Good lord I'm feeling a lovely touch of existentialism right now. How odd.
Another thing that annoys me; the fact that our language has no equal substitute for a point of exclamation, most of which contain something having to do with a religious reference. We all know I'm an atheist. And yet using a phrase like "Good lord" comes out. Perhaps because it is something people understand. But I wish I could use something else, without losing the power of my intent.
Too bad.
You know, I really wish I had gone home, fought the sickness and tortured myself. I'm hungry. I would like to sit on the couch at home and eat homecooked food. I have no groceries right now so I can't cook. Depressing. I'm pretty much hungry as hell. I guess I'll see if I can get a pizza. Ok. I ordered a pizza. I hate doing that. It better be good. I like their sauce though. That's very important. I'm the sauce master at home haha.
Something I've realized about myself. I'm obsessed with personal perfection. Wierd seeing as how I'm not a perfectionist on a lot of things. But I believe it comes from this deep knowledge that life is short and I don't want to waste a second. I like things going the way I want them to. But I enjoy the problems too. I'm glad of the pain I've experienced because I have learned from it and felt it and experienced life. Nothing else can give me that. When I was younger I read so much, and I used to think that I gained experiences through that. Which I did. There are so very many things I learned from Heinlein and McCaffrey and the like. But these greater emotions, these deeper wounds of love and pain. Such exquisite beauty befalls me now.
So I'm also a not-very-good songwriter or poet. I find poetry pretentious most of the time, but I will pay respect to its beauty when it better expresses meaning than the verbose. I love lyrics, but music I love even more because I think that is the greater method of expression. I write poetry sometimes, trying to better express the way I feel. It probably means more to me than anyone else who would read it. My mom told me that she used to have books full of poetry that she would write. I read some of her high school stuff she got published. It was amazing. I wish she would put some of her poetry up in the house. I was going to say instead of my art, but they took most of that down. Ah well. But I have my guitar, and my feelings, and my love of music, so I've been writing things. Doing things for yourself is a wonderful feeling.

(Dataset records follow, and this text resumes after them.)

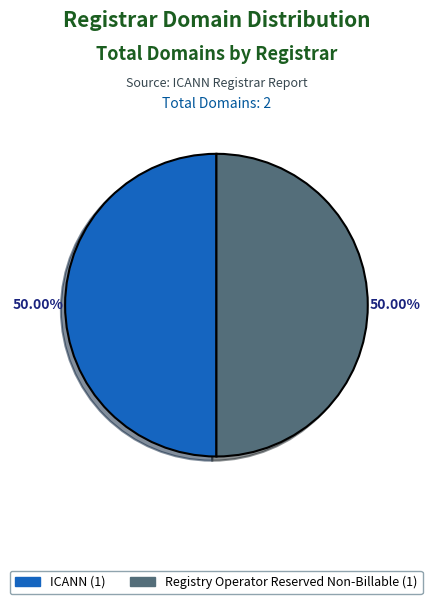

Count the number of slices in the pie.

2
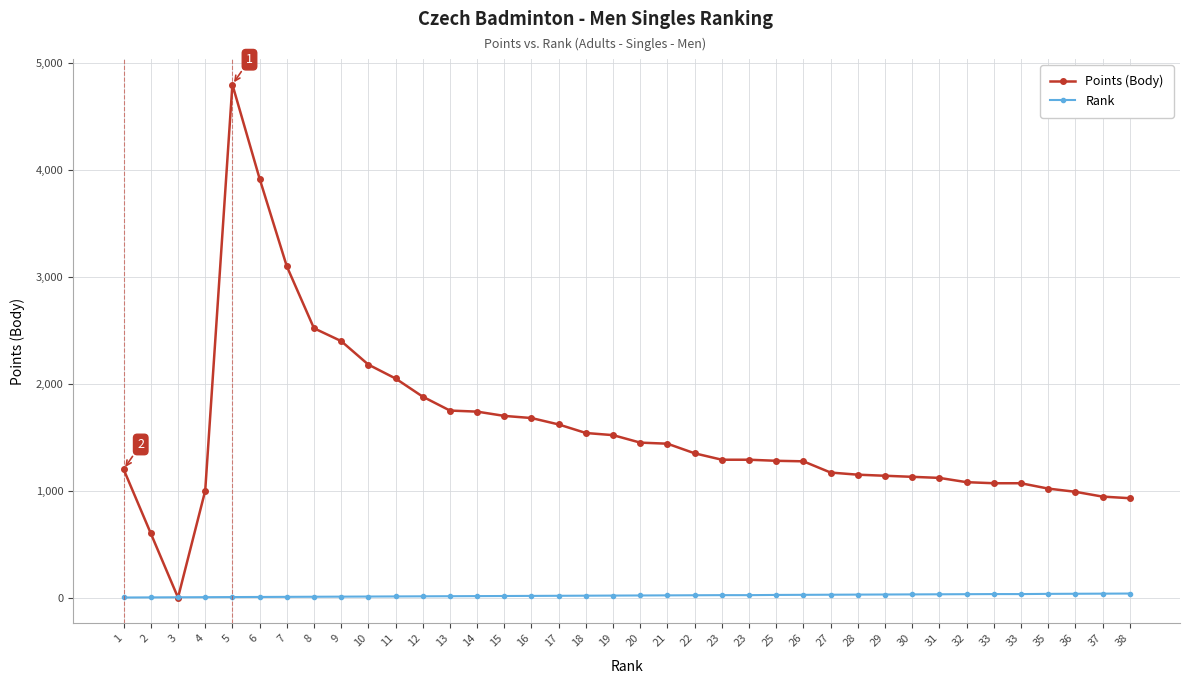

The Rank series shows 3 at 9. True or false?

False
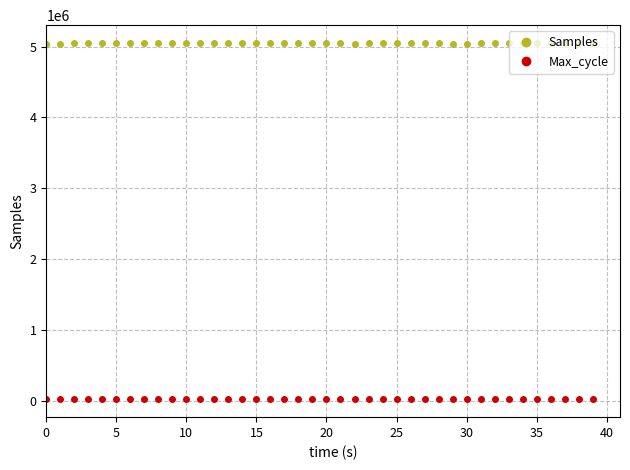

What is the sum of all Samples values?

201932263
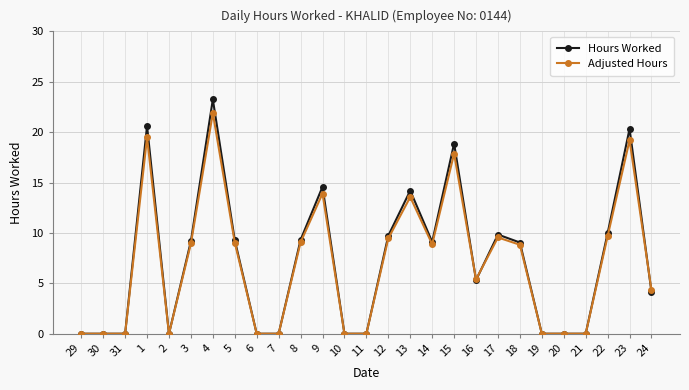

True or false: Hours Worked has more than 2 interior local peaks.

True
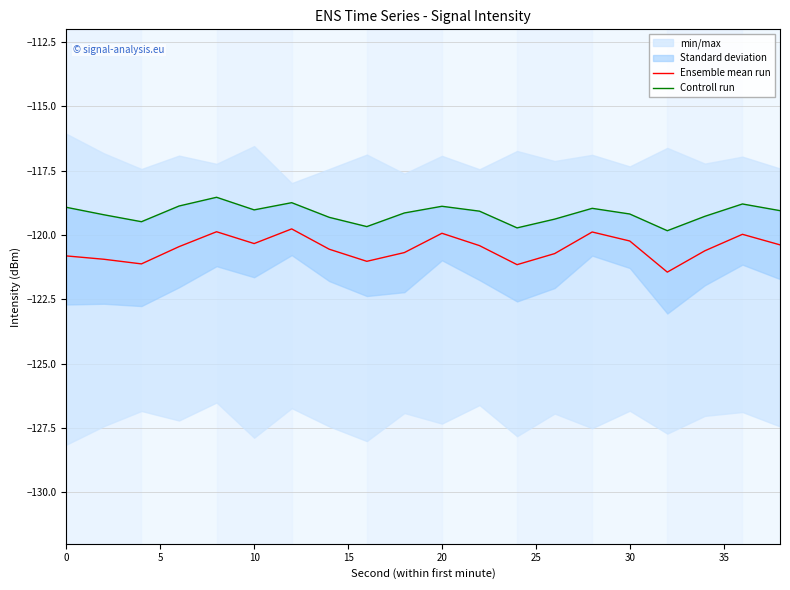

What is the maximum value for Ensemble mean run?

-119.8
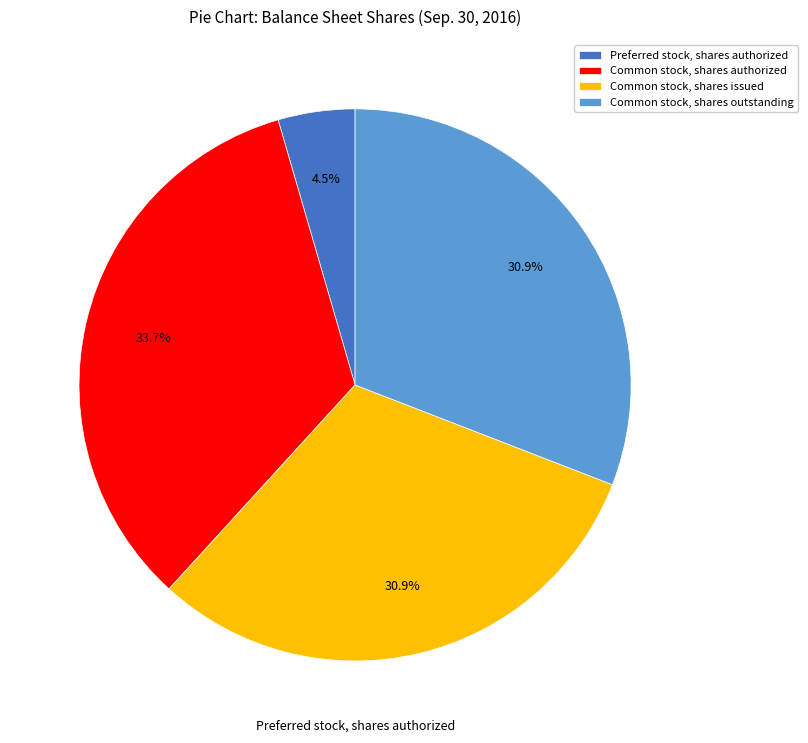

What is the largest slice in the pie chart?

Common stock, shares authorized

Like, everyone wants the validation of someone else in the universe hearing and liking what they create... but for now I am content to sing songs to myself.
Gosh I'm verbose tonight. I guess I'm waiting for pizza. I did have a pang of lonliness today, but I think I'm learning to trust my independance again. I was hiding from myself behind the facade of other people. Worth it, but I missed myself. I've always been my best company. I wish I had another novel to escape into. I have tired of computer games, because those experiences are nothing.... novels at least leave something behind, a false memory if you will. I guess I'll watch a movie. I have a few that I haven't seen in a while. I have way too many to choose from. I have stopped enjoying watching movies by myself though. Probably because people are unpredictable and new and movies are past tense. History. No chance for a different ending. I've never met a movie that kept going after the end, but I know plenty of ends where people kept going.
Ah well. Time to do something else. Eat, entertain self, go to bed early, get up early and go home.